Tuesday, November 8, 2011

WattDepot Katas

So I spent part of this week and all of this evening getting up to speed with WattDepot by completing a few practice katas. Each kata took me about an hour, though for different reasons.

The first couple katas were simple requests from a WattDepot server.
Given the sample code from the WattDepot client tutorial, this required only a big copy-and-paste and the modification of a couple lines.

These still took a couple hours, though, because I did the first couple katas in class on a day that we tried pair-programming. I think this might be a good practice once both programmers are comfortable with the API and understand the problem at hand. As it was, we spent most of the time setting up our Eclipse projects and then reading the assignment and the WattDepot documentation over each other's shoulders. I also switched groups halfway through, and we were also required to swap laptops periodically. This means the second pair I was in ended up starting over again at the beginning of one of the katas on a different machine.

Lulled into a false sense of security that these katas would all be as easy as the first couple, I returned to the project late this afternoon. I first took some time to install the FindBugs plugin in Eclipse. (I've been gradually installing plugins for tools that I have so far been using Ant to run. It's generally tedious and slow to run Ant compared to a plugin. But it's been a slow transition since I like to spend an hour or so reading the documentation and playing around with each plugin before I install the next one.)
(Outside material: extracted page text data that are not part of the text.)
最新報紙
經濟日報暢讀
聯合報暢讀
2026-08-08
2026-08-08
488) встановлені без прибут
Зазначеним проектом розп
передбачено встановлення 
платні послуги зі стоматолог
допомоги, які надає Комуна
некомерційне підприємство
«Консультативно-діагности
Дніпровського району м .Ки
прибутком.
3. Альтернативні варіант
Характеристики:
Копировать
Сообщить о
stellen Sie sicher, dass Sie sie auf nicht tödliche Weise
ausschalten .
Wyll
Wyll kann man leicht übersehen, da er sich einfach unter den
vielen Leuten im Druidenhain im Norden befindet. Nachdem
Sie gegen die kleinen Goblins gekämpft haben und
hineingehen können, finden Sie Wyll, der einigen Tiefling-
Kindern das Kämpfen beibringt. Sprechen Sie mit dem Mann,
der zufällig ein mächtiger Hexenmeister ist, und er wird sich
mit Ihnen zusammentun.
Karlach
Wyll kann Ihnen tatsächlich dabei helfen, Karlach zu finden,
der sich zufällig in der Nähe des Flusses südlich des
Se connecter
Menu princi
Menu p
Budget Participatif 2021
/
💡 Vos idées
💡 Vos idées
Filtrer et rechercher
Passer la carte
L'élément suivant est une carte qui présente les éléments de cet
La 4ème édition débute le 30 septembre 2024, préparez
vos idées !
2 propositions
After cleaning up what code I threw together in the last few minutes of class to see it work, I finished up kata #2. That kata and the ones after it all require sorting a list of key-value pairs by value. This stumped me a for a little while because this should be very easy... but it's not. I surfed a few 1/2 to 1-page posts of code that sort a Map by value. There were a few nice one-liners, but they required Google Collections and I didn't want to mess with an extra library.
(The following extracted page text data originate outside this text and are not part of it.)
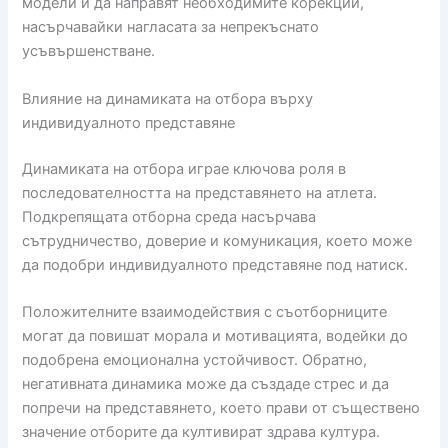
модели и да направят необходимите корекции,
насърчавайки нагласата за непрекъснато
усъвършенстване.
Влияние на динамиката на отбора върху
индивидуалното представяне
Динамиката на отбора играе ключова роля в
последователността на представянето на атлета.
Подкрепящата отборна среда насърчава
сътрудничество, доверие и комуникация, което може
да подобри индивидуалното представяне под натиск.
Положителните взаимодействия с съотборниците
могат да повишат морала и мотивацията, водейки до
подобрена емоционална устойчивост. Обратно,
негативната динамика може да създаде стрес и да
попречи на представянето, което прави от съществено
значение отборите да култивират здрава култура.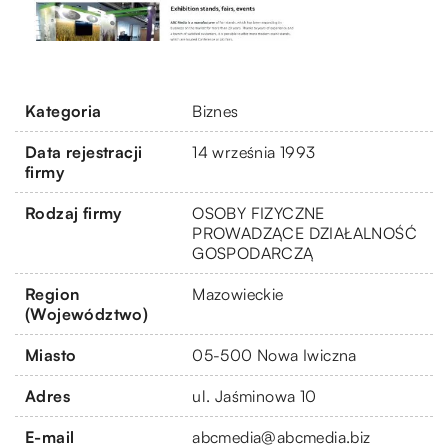
Kategoria
Biznes
Data rejestracji
14 września 1993
firmy
Rodzaj firmy
OSOBY FIZYCZNE
PROWADZĄCE DZIAŁALNOŚĆ
GOSPODARCZĄ
Region
Mazowieckie
(Województwo)
Miasto
05-500 Nowa Iwiczna
Adres
ul. Jaśminowa 10
E-mail
abcmedia@abcmedia.biz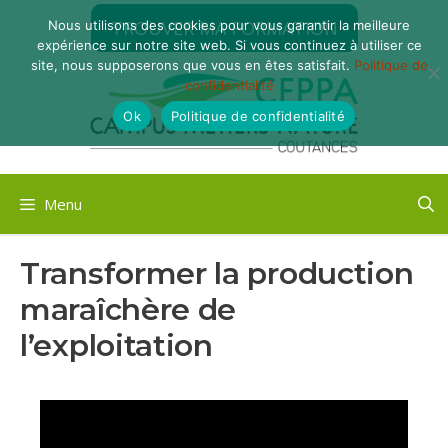
Aller
TROUVER MA FORMATION
Nous utilisons des cookies pour vous garantir la meilleure
au
expérience sur notre site web. Si vous continuez à utiliser ce
contenu
site, nous supposerons que vous en êtes satisfait.
Politique de
confidentialité
Ok
Politique de confidentialité
Menu
Transformer la production
maraîchère de
l’exploitation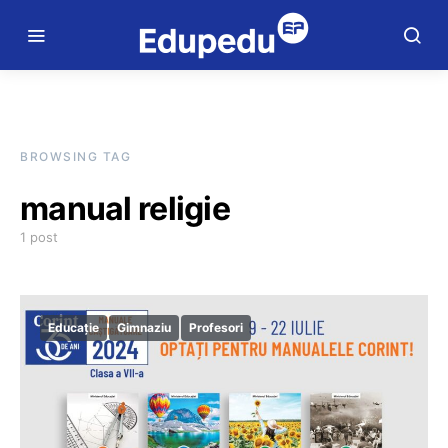
BROWSING TAG
manual religie
1 post
Educație
Gimnaziu
Profesori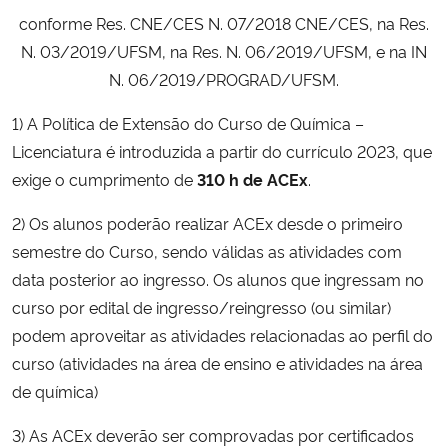
Ministério da Cidadania
conforme Res. CNE/CES N. 07/2018 CNE/CES, na Res.
N. 03/2019/UFSM, na Res. N. 06/2019/UFSM, e na IN
Ministério da Saúde
N. 06/2019/PROGRAD/UFSM.
1) A Política de Extensão do Curso de Química –
Ministério de Minas e Energia
Licenciatura é introduzida a partir do currículo 2023, que
Ministério da Ciência, Tecnologia, Inovações e Comunicações
exige o cumprimento de
310 h de ACEx
.
2) Os alunos poderão realizar ACEx desde o primeiro
Ministério do Meio Ambiente
semestre do Curso, sendo válidas as atividades com
data posterior ao ingresso. Os alunos que ingressam no
Ministério do Turismo
curso por edital de ingresso/reingresso (ou similar)
podem aproveitar as atividades relacionadas ao perfil do
Ministério do Desenvolvimento Regional
curso (atividades na área de ensino e atividades na área
Controladoria-Geral da União
de química)
3) As ACEx deverão ser comprovadas por certificados
Ministério da Mulher, da Família e dos Direitos Humanos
In the end, this is my solution to sorting a key-value list by value. It's conceptually a "two-liner", but all the generics and the anonymous class make this look horrible:

  Map<String, Long> map = ...  //the map to be sorted by value

  //dump map into a list of key-value pairs...
  List<Map.Entry<String, Long>> entryList = 
      new ArrayList<Map.Entry<String, Long>>(map.entrySet());
  //...and sort it with a comparator that sorts based on values
  Collections.sort(entryList, new Comparator<Map.Entry<String, Long>>() {
      public int compare(Map.Entry<String, Long> left, 
                         Map.Entry<String, Long> right) {
        return left.getValue().compareTo(right.getValue());

  //now print the list in value order
  for (Map.Entry<String, Long> entry : entryList) {
    System.out.print(entry.getKey() + ": " + entry.getValue());

This solution also assumes you don't need map-like access to the sorted version, but just need to run through it for a simple task like printing.
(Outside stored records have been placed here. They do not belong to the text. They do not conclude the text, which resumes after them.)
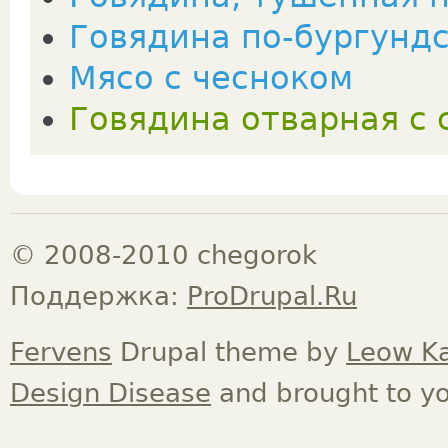
Говядина по-бургунд
Мясо с чесноком
Говядина отварная с 
© 2008-2010 chegorok
Поддержка:
ProDrupal.Ru
Fervens
Drupal theme by
Leow K
Design Disease
and brought to y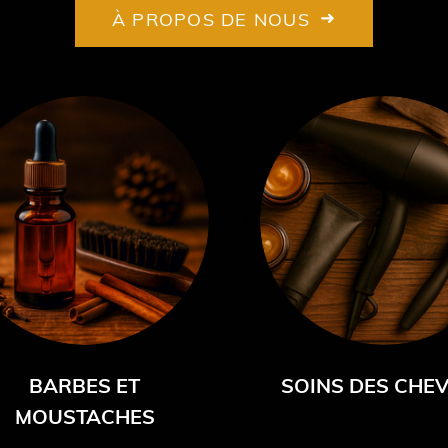
À PROPOS DE NOUS
BARBES ET
SOINS DES CHE
MOUSTACHES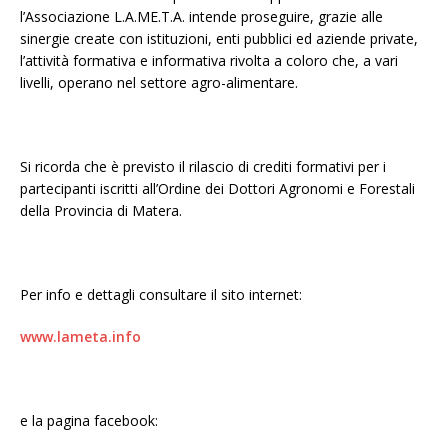
l’Associazione L.A.ME.T.A. intende proseguire, grazie alle
sinergie create con istituzioni, enti pubblici ed aziende private,
l’attività formativa e informativa rivolta a coloro che, a vari
livelli, operano nel settore agro-alimentare.
Si ricorda che è previsto il rilascio di crediti formativi per i
partecipanti iscritti all’Ordine dei Dottori Agronomi e Forestali
della Provincia di Matera.
Per info e dettagli consultare il sito internet:
www.lameta.info
e la pagina facebook: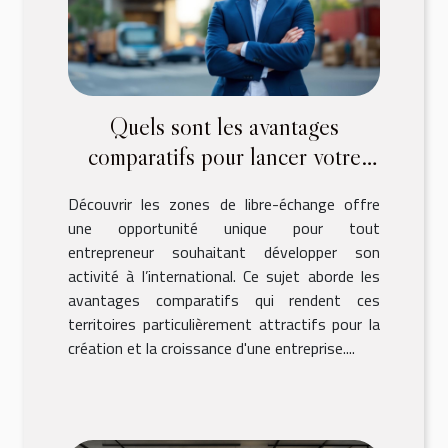
Quels sont les avantages
comparatifs pour lancer votre
entreprise dans une zone de
Découvrir les zones de libre-échange offre
libre-échange ?
une opportunité unique pour tout
entrepreneur souhaitant développer son
activité à l’international. Ce sujet aborde les
avantages comparatifs qui rendent ces
territoires particulièrement attractifs pour la
création et la croissance d'une entreprise....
The other time-consumer was learning how to use java.util.GregorianCalendar and
javax.xml.datatype.XMLGregorianCalendar. (There's also org.wattdepot.util.tstamp.Tstamp,
though I didn't find this to be as useful as I'd initially hoped.) This was another example
of something that should be easy but isn't. For example: "Give me the date of the most recent
Monday". It seems we have to start with the current time, for which I chose to use a GregorianCalendar object. Then, after a few lines spent modifying that time to the desired relative Monday date,
I had to translate it to an XMLGregorianCalendar. This was fairly long and messy with the various required
factory objects and exception handlers. I still like Java a lot, but I must admit that detractors
have a point about how much grinding tedious boilerplate you have to wade through sometimes.

I also need to take a minute at some point to figure out how to control Eclipse's insertion of try/catches. The quick default just wraps the one line in a try block, which requires so much reformatting that the feature is hardly worth using in most cases.

In the end, I got all the katas done. This was the first time I've written an application that deals with a web connection behind the scenes. It is pretty slow and variable (read: flaky) at times due to network access delays and potential connection time-outs. For my last kata--which took a couple minutes to gather all the data it needed--I added a little "status indicator" by printing a series of dots.

I spot-tested my katas as I went. However, if they were production code, I think I'd like to test them a little bit more to make sure I'm really pulling the right data and that all my calendar manipulations worked correctly. But since they are mainly katas intended to practice solving the problem, I think they went quite well.